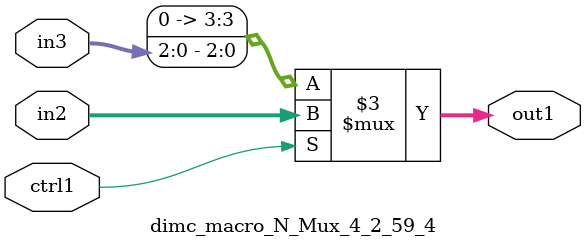
<source format=v>

`timescale 1ps / 1ps


module dimc_macro_N_Mux_4_2_59_4( in3, in2, ctrl1, out1 );

    input [2:0] in3;
    input [3:0] in2;
    input ctrl1;
    output [3:0] out1;
    reg [3:0] out1;

    
    // rtl_process:dimc_macro_N_Mux_4_2_59_4/dimc_macro_N_Mux_4_2_59_4_thread_1
    always @*
      begin : dimc_macro_N_Mux_4_2_59_4_thread_1
        case (ctrl1) 
          1'b1: 
            begin
              out1 = in2;
            end
          default: 
            begin
              out1 = {1'b0, in3};
            end
        endcase
      end

endmodule



</source>
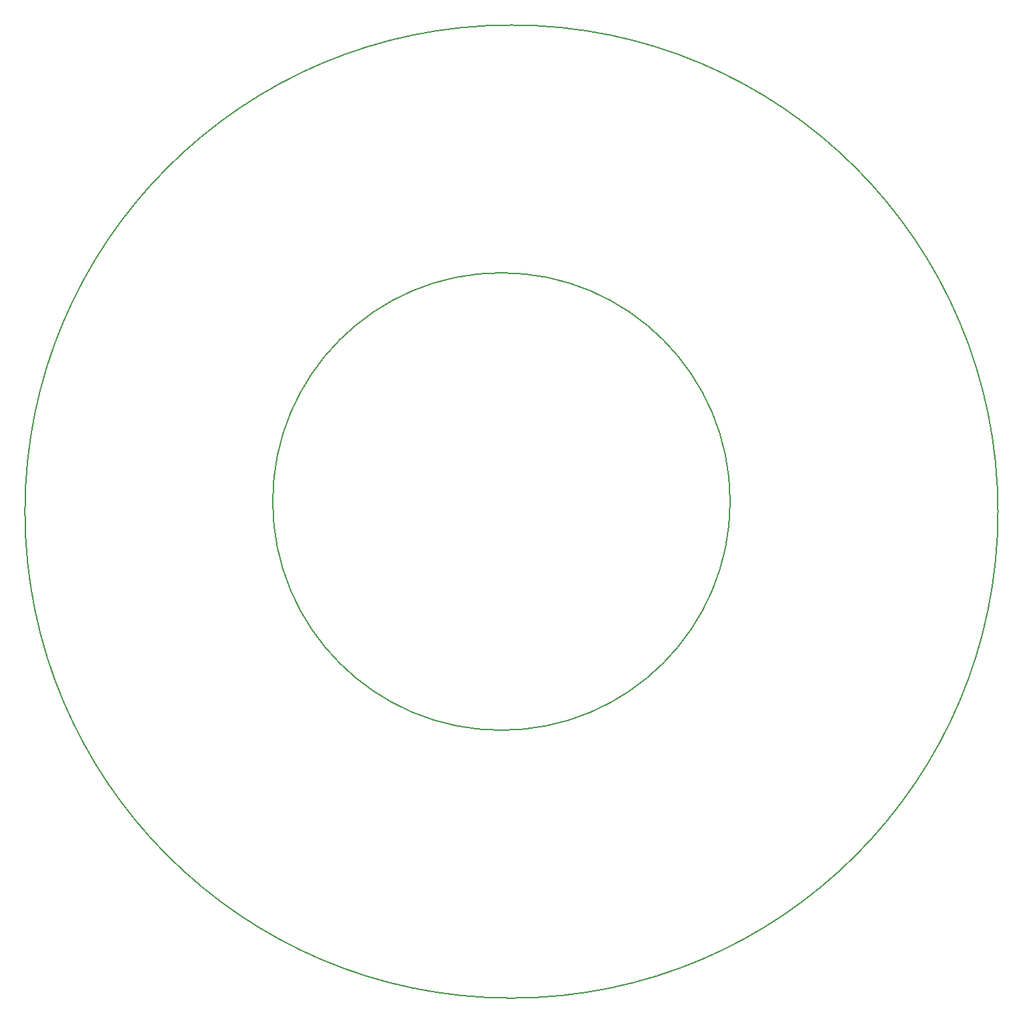
<source format=gbr>
G04 #@! TF.GenerationSoftware,KiCad,Pcbnew,5.0.2+dfsg1-1+build2*
G04 #@! TF.CreationDate,2019-10-30T00:02:47-04:00*
G04 #@! TF.ProjectId,round_pcb,726f756e-645f-4706-9362-2e6b69636164,rev?*
G04 #@! TF.SameCoordinates,Original*
G04 #@! TF.FileFunction,Profile,NP*
%FSLAX46Y46*%
G04 Gerber Fmt 4.6, Leading zero omitted, Abs format (unit mm)*
G04 Created by KiCad (PCBNEW 5.0.2+dfsg1-1+build2) date Wed 30 Oct 2019 12:02:47 AM EDT*
%MOMM*%
%LPD*%
G01*
G04 APERTURE LIST*
%ADD10C,0.150000*%
G04 APERTURE END LIST*
D10*
X155960456Y-101600000D02*
G75*
G03X155960456Y-101600000I-28960456J0D01*
G01*
X189874819Y-102870000D02*
G75*
G03X189874819Y-102870000I-61604819J0D01*
G01*
M02*

</source>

-*-

● Exercise
All lines in the records with the string "format" should be copied out.

● Solution to the exercise
<source format=v>
<source format=gbr>
G04 Gerber Fmt 4.6, Leading zero omitted, Abs format (unit mm)*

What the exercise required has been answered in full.